Die Momente an der Schwelle zu etwas Neuem, in denen wir uns in dieser Zeit gravierender Veränderungen und globaler Umbrüche so regelmäßig wiederfinden, stehen im Zentrum der diesjährigen 67. Schwetzinger SWR Festspiele. Künstlerinnen und Künstler wirken dabei als Seismographen des Kommenden. In Schwetzingen loten sie Transformationen klanglich aus, in VAN versuchen sie, das, was war, ist und werden kann, mit Worten zu fassen.
Geigerin Antje Weithaas ist als Residenzkünsterlin der diesjährigen Schwetzinger Festspiele in gleich drei Konzerten zu hören. Immer geht es dabei um Komponisten, die Grenzen ausloten, verschieben, überschreiten. Mit Camerata Bern spielt sie am 3. Mai u.a. Britten, Kodály und Bartók, am Tag drauf mit Freund_innen Webern, Bartók und Brahms und am 6. Mai in einem Solo-Recital Bach, Kurtág und Ysaÿe. Über Veränderungen sprach sie auch mit Hartmut Welscher – über die neue Souveränität der heranwachsenden Musiker_innen-Generation im Umgang mit Medien, über die gespenstische Atmosphäre vor der Wende, den Mauerfall und darüber, was dabei rauskommt, wenn der Wille zur Veränderung fehlt: zum Beispiel ein völlig abgestandener Mozart.

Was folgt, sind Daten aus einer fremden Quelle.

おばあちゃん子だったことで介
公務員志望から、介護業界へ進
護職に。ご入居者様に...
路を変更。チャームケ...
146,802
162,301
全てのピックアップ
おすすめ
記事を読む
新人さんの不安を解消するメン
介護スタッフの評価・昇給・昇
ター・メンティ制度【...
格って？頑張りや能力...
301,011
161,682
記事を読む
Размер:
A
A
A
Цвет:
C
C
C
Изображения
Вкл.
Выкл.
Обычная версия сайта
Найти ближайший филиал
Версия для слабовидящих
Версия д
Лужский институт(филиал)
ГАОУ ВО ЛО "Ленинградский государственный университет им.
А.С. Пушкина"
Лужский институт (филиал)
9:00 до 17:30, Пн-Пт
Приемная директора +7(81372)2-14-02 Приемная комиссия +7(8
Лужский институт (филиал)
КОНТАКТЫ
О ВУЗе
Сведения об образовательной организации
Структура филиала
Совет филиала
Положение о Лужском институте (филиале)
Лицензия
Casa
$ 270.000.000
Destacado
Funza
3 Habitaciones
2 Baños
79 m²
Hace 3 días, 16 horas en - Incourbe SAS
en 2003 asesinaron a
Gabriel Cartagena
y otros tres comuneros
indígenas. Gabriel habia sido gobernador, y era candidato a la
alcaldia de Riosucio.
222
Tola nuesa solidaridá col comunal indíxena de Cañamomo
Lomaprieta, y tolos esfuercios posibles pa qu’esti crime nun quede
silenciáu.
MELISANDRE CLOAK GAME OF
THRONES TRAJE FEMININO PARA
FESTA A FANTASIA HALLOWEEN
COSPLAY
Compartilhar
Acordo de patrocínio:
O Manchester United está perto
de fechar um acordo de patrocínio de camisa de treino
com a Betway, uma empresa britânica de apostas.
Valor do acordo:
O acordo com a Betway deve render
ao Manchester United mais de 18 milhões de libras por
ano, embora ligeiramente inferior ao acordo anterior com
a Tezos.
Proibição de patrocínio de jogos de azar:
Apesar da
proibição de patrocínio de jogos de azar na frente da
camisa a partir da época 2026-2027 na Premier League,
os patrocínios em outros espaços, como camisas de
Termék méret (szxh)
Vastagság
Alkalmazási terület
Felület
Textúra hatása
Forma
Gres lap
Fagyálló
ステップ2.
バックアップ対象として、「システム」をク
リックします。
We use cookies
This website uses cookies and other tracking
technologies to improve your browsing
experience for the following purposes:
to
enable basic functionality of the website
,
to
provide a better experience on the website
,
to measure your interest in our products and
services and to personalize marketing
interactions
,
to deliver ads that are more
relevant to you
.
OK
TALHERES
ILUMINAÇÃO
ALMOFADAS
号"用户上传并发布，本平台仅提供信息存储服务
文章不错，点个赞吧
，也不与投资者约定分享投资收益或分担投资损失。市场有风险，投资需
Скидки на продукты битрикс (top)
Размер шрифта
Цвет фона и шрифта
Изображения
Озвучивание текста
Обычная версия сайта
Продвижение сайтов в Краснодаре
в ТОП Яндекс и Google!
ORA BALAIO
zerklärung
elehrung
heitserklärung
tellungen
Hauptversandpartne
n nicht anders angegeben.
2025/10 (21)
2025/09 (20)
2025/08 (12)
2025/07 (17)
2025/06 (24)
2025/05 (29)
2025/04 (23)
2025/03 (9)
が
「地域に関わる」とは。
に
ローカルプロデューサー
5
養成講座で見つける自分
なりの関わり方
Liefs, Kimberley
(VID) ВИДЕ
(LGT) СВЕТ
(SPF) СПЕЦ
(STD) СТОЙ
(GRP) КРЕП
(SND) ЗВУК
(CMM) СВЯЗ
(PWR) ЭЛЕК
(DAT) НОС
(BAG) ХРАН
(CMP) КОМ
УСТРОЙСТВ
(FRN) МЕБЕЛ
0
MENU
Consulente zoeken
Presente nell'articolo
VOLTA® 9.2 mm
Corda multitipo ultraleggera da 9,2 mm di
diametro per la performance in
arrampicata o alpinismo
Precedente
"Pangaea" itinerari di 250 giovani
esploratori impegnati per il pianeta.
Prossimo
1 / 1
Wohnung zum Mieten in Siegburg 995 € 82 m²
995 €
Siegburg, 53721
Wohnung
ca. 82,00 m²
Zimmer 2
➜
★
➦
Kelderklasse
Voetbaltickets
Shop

Als zweite Residenzkünstlerin spielt Tanja Tetzlaff sogar vier Konzerte in Schwetzingen: Am 11. Mai gibt es Kammermusik (Berg, Zimmermann, Debussy, Webern und Messiaen) mit Florian Donderer, Sharon Kam und Kiveli Dörken. In Conversations am 12. Mai verhandelt sie mit Florian Donderer und Hans-Kristian Kjos Sørensen Bach, Aperghis, Globokar, Cage, Tüür u. a., das Tetzlaff-Quartett gibt am 18. Mai Mozart, Beethoven und Mendelssohn. Am 13. Mai werden in einem Konzert für Kinder ab 4 Jahren Gefühle hörbar. Über Emotionen sprach Tanja Tetzlaff auch mit VAN: Die Wutausbrüche ihres Lehrers Heinrich Schiff und wie eine seiner Schallplatten ihr half, ihren Liebeskummer zu überwinden.
Nils Mönkemeyers neuester Streich – Feedback – steht für Metamorphosen bekannter Werke und Fassungen, fließende Grenzen, Altbekanntes in neuen Zusammenhängen. Kombiniert mit Musik von Jimi Hendrix, erscheinen Werke von Bach, Dowland, Purcell und Kapsberger in neuem Licht. Kongenialer Partner bei diesen Grenzgängen am 25. Mai ist Andreas Arend, der neben der Theorbe die Jarana, die mexikanische Schwester der Gitarre, spielt und eine eigene Komposition beigesteuert hat, die den Gedanken der Solosuite aufgreift und somit die Musik Bachs in die heutige Zeit spiegelt. Über seine Erfahrungen mit Konzerten, die fürs Radio aufgezeichnet werden und wie wir uns daran gewöhnt haben, perfekt zu sein, schreibt Nils Mönkemeyer in VAN.
Bach und seine Söhne – das ist nicht nur ein Kapitel Familien-, sondern auch Epochengeschichte. Der Eintritt in die neue, bürgerliche Ära und ihre künstlerischen Ideale vollzog sich nicht nur im Übergang vom Vater zu den Söhnen, er begann bereits im Oeuvre des »alten Bach« selbst, vor allem in seinen Konzerten. Sie stehen bei ihm nicht als Gattung für sich; Sätze aus ihnen finden sich auch als Ouvertüren und um Chor erweitert in den Kantaten. Das instrumentale Konzert zieht aus ihnen die Quintessenz. Von diesem Kerngebiet des Epochenübergangs entfernen sich die Söhne unterschiedlich weit. Ihnen folgen am 10. Mai Les passions de l’ame und Kristian Bezuidenhout. Der Pianist und Cembalist sprach auch mit VAN über Bach & Zeitgenossen und die Frage: Muss das so klingen?